▶ [Brano proposto]:
◇ ◇ ◇ ◇
Curiosamente, non c’è l’analogo in Italia, un interesse di poeti e scrittori per storie e vicende di Francia o Spagna, o Germania. Per non dire l’Inghilterra o gli Stati Uniti. Benché l’Italia sia stata per un secolo e mezzo terra di emigrazione. Quando c’è “l’America”, nei romanzi recenti di Mazzucco o Gangemi, è solo un riflesso estraneo e quasi ostile. Non c’è peraltro una letteratura italiana di viaggi. Come se l’Italia, che esercita molto fascino sui non italiani, mancasse di curiosità.

Morte a Venezia – Perché non leggere il racconto come una parafrasi, in chiave omosessuale, dell’innamoramento di Thomas Mann per Katja Pringsheim, che sarebbe diventata sua moglie, madre con lui di sei figli?
In “La questione ebraica”, 1921, Mann accenna ai racconti di ambiente ebraico da lui scritti. “Sangue velsungo”, sulla famiglia della moglie, “L’eletto”. E anche a una poesia: “Un’altra volta a proposito del tema ebraico mi sono addirittura abbandonato ai versi”. Nei quali ricorre un “protetto”: “Come la prima volta a Venezia in appagamenti onirici e delizia\ Ancora una volta il cuore fluttuò dieci anni più tardi\……. Allora, mio protetto\ quando io, con giovanile desiderio di esaltazione, lasciai sulla dolce figura\ posare i miei occhi, il destino si abbatté su di te,  ti chiamò la Voce…”. Ma perché il “protetto” non sarebbe la moglie Katja? Di famiglia ebraica. Con la quale l’amore era sbocciato in un incontro a Venezia. Con “giovanile desiderio di esaltazione” , lui essendo già di trent’anni e scrittore affermato.
◇ ◇ ◇ ◇
▶ [Compito assegnato a]: Ricopia senza modifiche le righe dei record qui sotto, dalla riga che contiene "Describe the element" alla riga che contiene "on (385, 268).", entrambe incluse.
◇ ◇ ◇ ◇
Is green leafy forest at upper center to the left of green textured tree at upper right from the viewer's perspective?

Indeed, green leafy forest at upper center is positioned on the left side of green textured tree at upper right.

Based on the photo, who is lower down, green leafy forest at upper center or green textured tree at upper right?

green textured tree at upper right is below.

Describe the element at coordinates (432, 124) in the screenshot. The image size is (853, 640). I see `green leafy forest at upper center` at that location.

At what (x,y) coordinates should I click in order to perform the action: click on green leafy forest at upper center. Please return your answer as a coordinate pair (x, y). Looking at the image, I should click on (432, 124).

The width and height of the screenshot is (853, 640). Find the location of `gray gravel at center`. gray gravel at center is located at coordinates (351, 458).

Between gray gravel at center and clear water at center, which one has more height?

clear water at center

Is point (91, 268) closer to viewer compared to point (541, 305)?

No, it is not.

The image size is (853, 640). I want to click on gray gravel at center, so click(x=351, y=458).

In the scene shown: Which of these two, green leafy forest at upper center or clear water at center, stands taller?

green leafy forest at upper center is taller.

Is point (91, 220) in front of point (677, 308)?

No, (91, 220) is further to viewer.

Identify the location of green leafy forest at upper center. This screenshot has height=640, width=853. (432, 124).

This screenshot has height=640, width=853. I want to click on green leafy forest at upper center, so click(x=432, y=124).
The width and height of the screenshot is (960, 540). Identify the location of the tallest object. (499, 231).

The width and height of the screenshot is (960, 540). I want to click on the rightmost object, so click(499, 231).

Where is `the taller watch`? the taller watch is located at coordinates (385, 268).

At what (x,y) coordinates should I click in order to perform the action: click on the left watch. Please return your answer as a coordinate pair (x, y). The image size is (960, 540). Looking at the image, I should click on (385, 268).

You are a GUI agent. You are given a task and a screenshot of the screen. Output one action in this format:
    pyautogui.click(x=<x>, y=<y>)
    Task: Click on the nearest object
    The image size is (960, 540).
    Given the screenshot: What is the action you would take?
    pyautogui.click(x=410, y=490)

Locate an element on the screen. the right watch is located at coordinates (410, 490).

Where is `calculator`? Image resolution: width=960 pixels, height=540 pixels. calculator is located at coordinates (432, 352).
◇ ◇ ◇ ◇
▶ [Compito assegnato b]: Riscrivi in forma più breve il paragrafo del brano che comincia con "In “La questione ebraica”, 1921", conservandone i fatti principali.

▶ [Risultato completo a]:
Describe the element at coordinates (432, 124) in the screenshot. The image size is (853, 640). I see `green leafy forest at upper center` at that location.

At what (x,y) coordinates should I click in order to perform the action: click on green leafy forest at upper center. Please return your answer as a coordinate pair (x, y). Looking at the image, I should click on (432, 124).

The width and height of the screenshot is (853, 640). Find the location of `gray gravel at center`. gray gravel at center is located at coordinates (351, 458).

Between gray gravel at center and clear water at center, which one has more height?

clear water at center

Is point (91, 268) closer to viewer compared to point (541, 305)?

No, it is not.

The image size is (853, 640). I want to click on gray gravel at center, so click(x=351, y=458).

In the scene shown: Which of these two, green leafy forest at upper center or clear water at center, stands taller?

green leafy forest at upper center is taller.

Is point (91, 220) in front of point (677, 308)?

No, (91, 220) is further to viewer.

Identify the location of green leafy forest at upper center. This screenshot has height=640, width=853. (432, 124).

This screenshot has height=640, width=853. I want to click on green leafy forest at upper center, so click(x=432, y=124).
The width and height of the screenshot is (960, 540). Identify the location of the tallest object. (499, 231).

The width and height of the screenshot is (960, 540). I want to click on the rightmost object, so click(499, 231).

Where is `the taller watch`? the taller watch is located at coordinates (385, 268).

At what (x,y) coordinates should I click in order to perform the action: click on the left watch. Please return your answer as a coordinate pair (x, y). The image size is (960, 540). Looking at the image, I should click on (385, 268).

▶ [Risultato completo b]: In "La questione ebraica" (1921) Mann ricorda i suoi racconti di ambiente ebraico, "Sangue velsungo" (sulla famiglia della moglie) e "L'eletto". Ricorda anche una poesia sul tema ebraico, in cui compare un "protetto" legato a Venezia e a un nuovo slancio del cuore dieci anni dopo. Il brano ipotizza che questo "protetto" sia la moglie Katja. Katja era di famiglia ebraica e l'amore tra i due era nato in un incontro a Venezia, quando Mann aveva già trent'anni ed era uno scrittore affermato.